A new analysis from Burson modelled believability across seven AI platforms and found that being mentioned in AI answers is not the same as being convincing. Concrete claims and business audiences scored higher, abstract leadership talk scored lower.
Showing up in the answer is table stakes. Sounding believable when you get there is the actual work.
Everyone is chasing brand mentions in AI answers. A new analysis says the mention is only half the job. Communications agency Burson modelled how believable AI answers are, not just whether a brand shows up, and called the result the Credibility Paradox.

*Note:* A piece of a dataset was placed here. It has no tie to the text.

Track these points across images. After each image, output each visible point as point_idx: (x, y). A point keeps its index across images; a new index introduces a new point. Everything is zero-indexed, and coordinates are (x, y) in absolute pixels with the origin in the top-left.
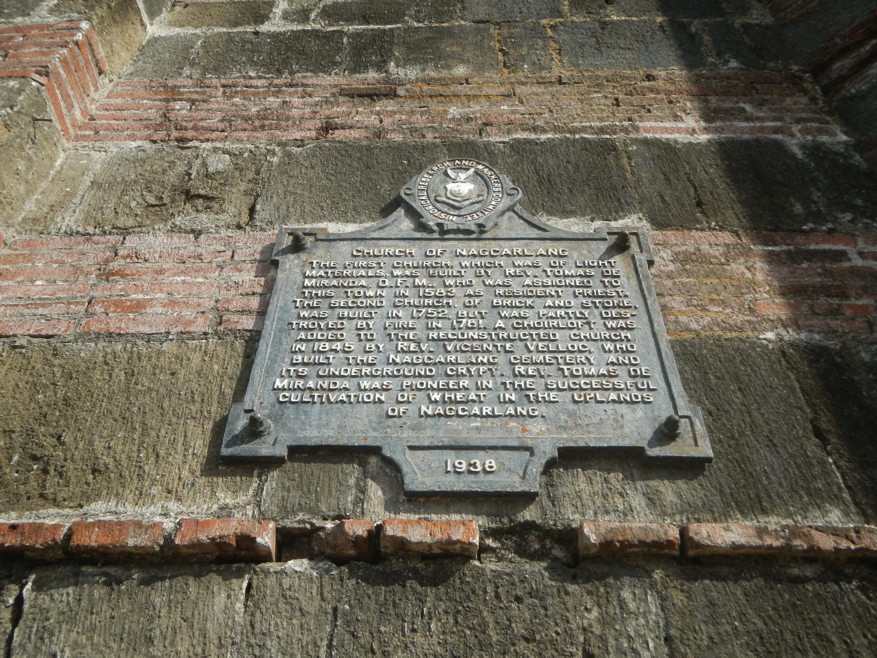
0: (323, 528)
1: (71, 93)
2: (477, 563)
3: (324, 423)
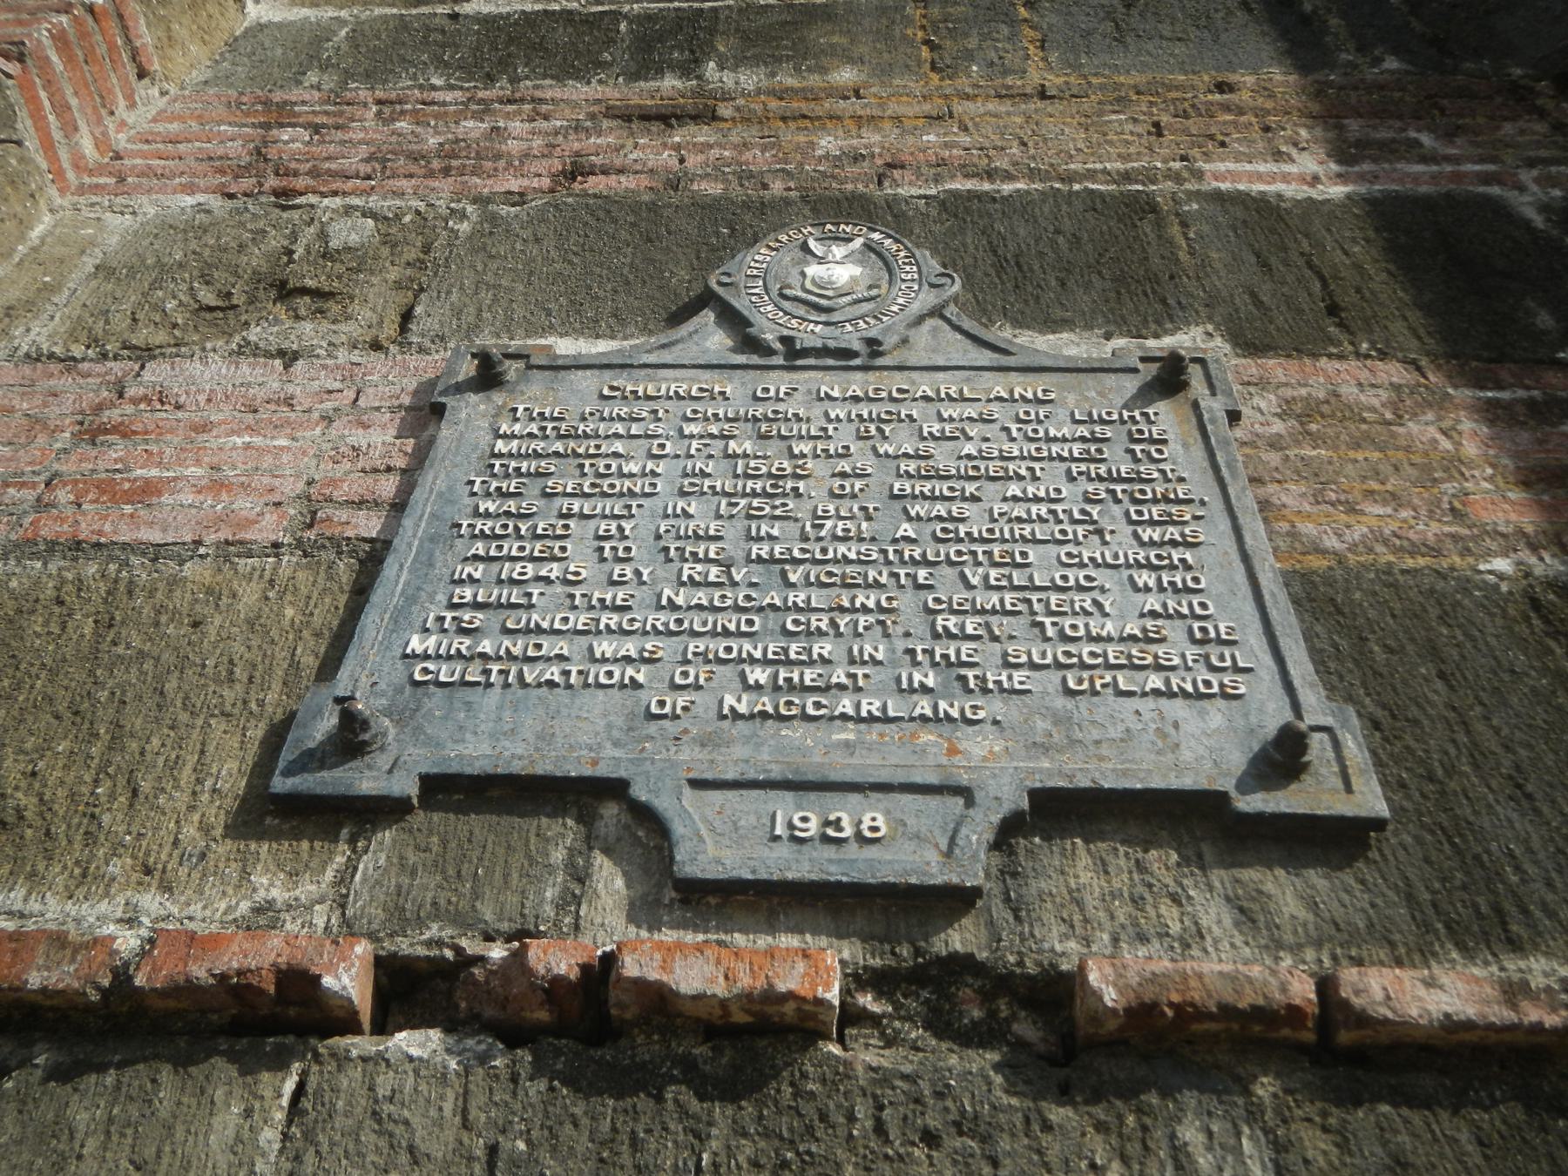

Burson asked seven AI platforms questions about 85 companies, then ran the answers through a model it built called Decipher, producing more than 55,000 believability scores. Concrete claims about products and workplace culture scored higher than abstract talk about governance or leadership. Answers aimed at business audiences rated about 10% more credible than others.
The believability scores Burson generated across seven AI platforms to test whether AI mentions actually convince. Source: Search Engine Journal, June 2026.
Why it matters
The race to get cited by AI has turned into another vanity metric. Brands are counting mentions the way they used to count rankings, and a mention you cannot trust does not move a customer any more than a ranking nobody clicks. The Australian businesses pouring effort into AI visibility need to ask the second question, not just the first.
The pattern in the data is useful. Concrete beats abstract. Specifics about what you sell and how you work land harder than leadership platitudes. That is the same thing good marketing always rewarded, now measured inside the machine.
What to do about it
A mention with no credibility is noise. The work is being the answer people believe, not just the one that appears.